A (multi-line) comment on the last row does not contribute to the height for
the purposes of this thresholding, but one on any other line does. Another way
to say this is that comments are excluded from the size computation, but
their influence on other argument is not::

    # This content is 3 lines tall
    foobarbaz_hello(▁▁▁▁▁▁▁▁▁▁▁▁▁▁▁▁▁▁▁▁▁▁▁▁▁▁▁▁▁▁▁▁▁▁▁▁▁▁▁▁▁▁▁▁▁▁▁▁▁▁▁▁▁▁▁▁▁
       ▏argument_one argument_two # this comment is two lines long and it   ▕
       ▏                          # forces the next argument onto line three▕
       ▏argument_three argument_four)                                       ▕
       ▔▔▔▔▔▔▔▔▔▔▔▔▔▔▔▔▔▔▔▔▔▔▔▔▔▔▔▔▔▔▔▔▔▔▔▔▔▔▔▔▔▔▔▔▔▔▔▔▔▔▔▔▔▔▔▔▔▔▔▔▔▔▔▔▔▔▔▔▔▔
    # This is only 2 lines tall
    foobarbaz_hello(▁▁▁▁▁▁▁▁▁▁▁▁▁▁▁▁▁▁▁▁▁▁▁▁▁▁▁▁▁
       ▏argument_one argument_two argument_three▕
       ▏argument_four # this comment is two lines long and wraps but it
       ▔▔▔▔▔▔▔▔▔▔▔▔▔▔▔# has no contribution to the size of the content.

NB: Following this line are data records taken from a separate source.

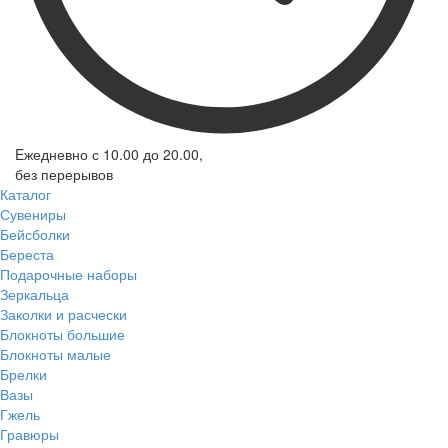
Eжедневно с 10.00 до 20.00,
без перерывов
Каталог
Сувениры
Бейсболки
Береста
Подарочные наборы
Зеркальца
Заколки и расчески
Блокноты большие
Блокноты малые
Брелки
Вазы
Гжель
Гравюры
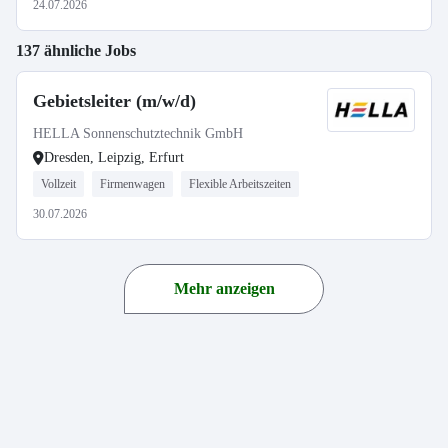
24.07.2026
137 ähnliche Jobs
Gebietsleiter (m/w/d)
HELLA Sonnenschutztechnik GmbH
Dresden, Leipzig, Erfurt
Vollzeit
Firmenwagen
Flexible Arbeitszeiten
30.07.2026
Mehr anzeigen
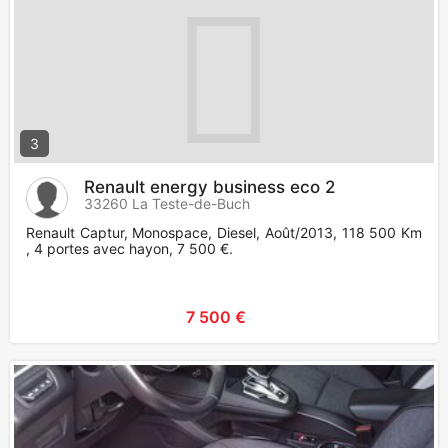
3
Renault energy business eco 2
33260 La Teste-de-Buch
Renault Captur, Monospace, Diesel, Août/2013, 118 500 Km
, 4 portes avec hayon, 7 500 €.
7 500 €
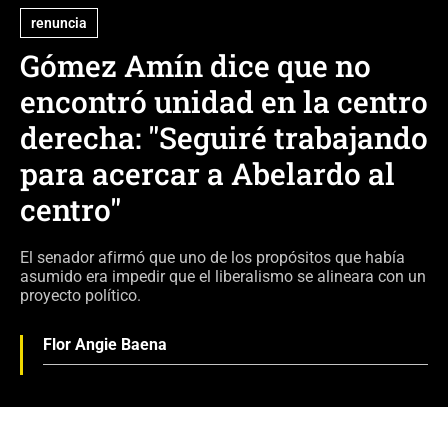
renuncia
Gómez Amín dice que no
encontró unidad en la centro
derecha: "Seguiré trabajando
para acercar a Abelardo al
centro"
El senador afirmó que uno de los propósitos que había
asumido era impedir que el liberalismo se alineara con un
proyecto político.
Flor Angie Baena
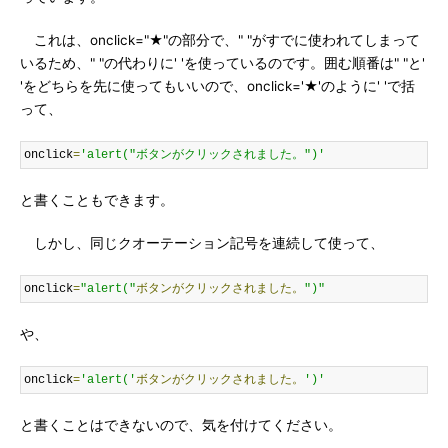
これは、onclick="★"の部分で、" "がすでに使われてしまって
いるため、" "の代わりに' 'を使っているのです。囲む順番は" "と'
'をどちらを先に使ってもいいので、onclick='★'のように' 'で括
って、
onclick
=
'alert("ボタンがクリックされました。")'
と書くこともできます。
しかし、同じクオーテーション記号を連続して使って、
onclick
=
"alert("
ボタンがクリックされました。
")"
や、
onclick
=
'alert('
ボタンがクリックされました。
')'
と書くことはできないので、気を付けてください。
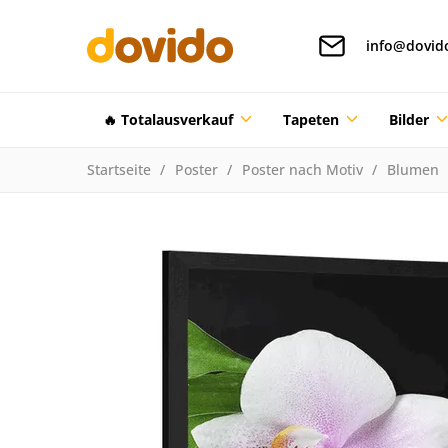
info@dovid
🔥 Totalausverkauf
Tapeten
Bilder
Startseite
Poster
Poster nach Motiv
Blumen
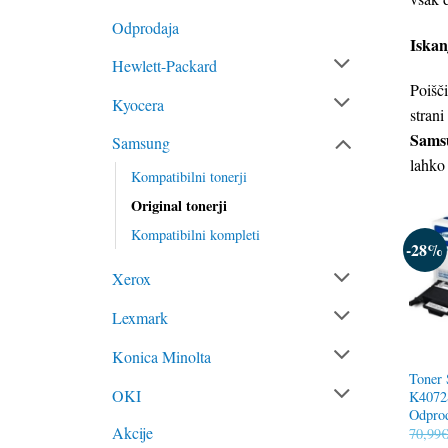
Odprodaja
Iskan
Hewlett-Packard
Poišč
Kyocera
strani
Sams
Samsung
lahko
Kompatibilni tonerji
Original tonerji
Kompatibilni kompleti
-28%
Xerox
Lexmark
Konica Minolta
Toner
OKI
K4072S
Odprod
Akcije
70,99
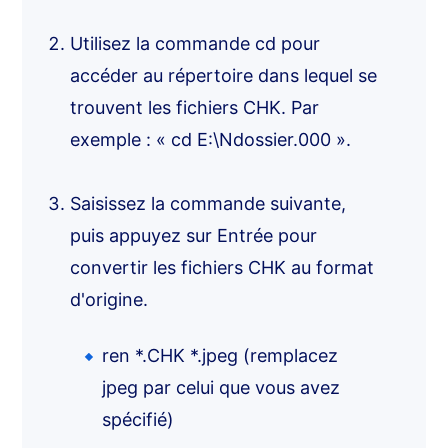
Utilisez la commande cd pour
accéder au répertoire dans lequel se
trouvent les fichiers CHK. Par
exemple : « cd E:\Ndossier.000 ».
Saisissez la commande suivante,
puis appuyez sur Entrée pour
convertir les fichiers CHK au format
d'origine.
ren *.CHK *.jpeg (remplacez
jpeg par celui que vous avez
spécifié)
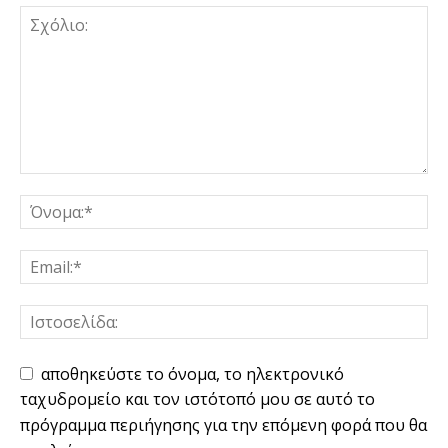
αποθηκεύστε το όνομα, το ηλεκτρονικό
ταχυδρομείο και τον ιστότοπό μου σε αυτό το
πρόγραμμα περιήγησης για την επόμενη φορά που θα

Dealing with comments during horizontal wrapping can be a little tricky.
They definitely induce a newline at their termination, but they may also
predicate a newline in front of the commented argument. See the examples in
:ref:`Case Studies/Comments <comments-case-study>`. We don't necessarily need
to deal with this right now. The user can always force the issue by adding some
comment strings that force a comment width, like this::

    set(HEADERS header_a.h header_b.h header_c.h
        header_d.h # This comment is pretty long and if it's argument is close
                   # to the edge of the column then the comment gets wrapped
                   # very poorly ------------------------
        header_e.h header_f.h)

The string of dashes ``------------------------`` is long enough that the
minimum width of the comment block is given by::

    # This comment is pretty
    # long and if it's
    # argument is close to the
    # edge of the column then
    # the comment gets wrapped
    # very poorly
    # ------------------------

Which would preclude it from being crammed into the right-most slot.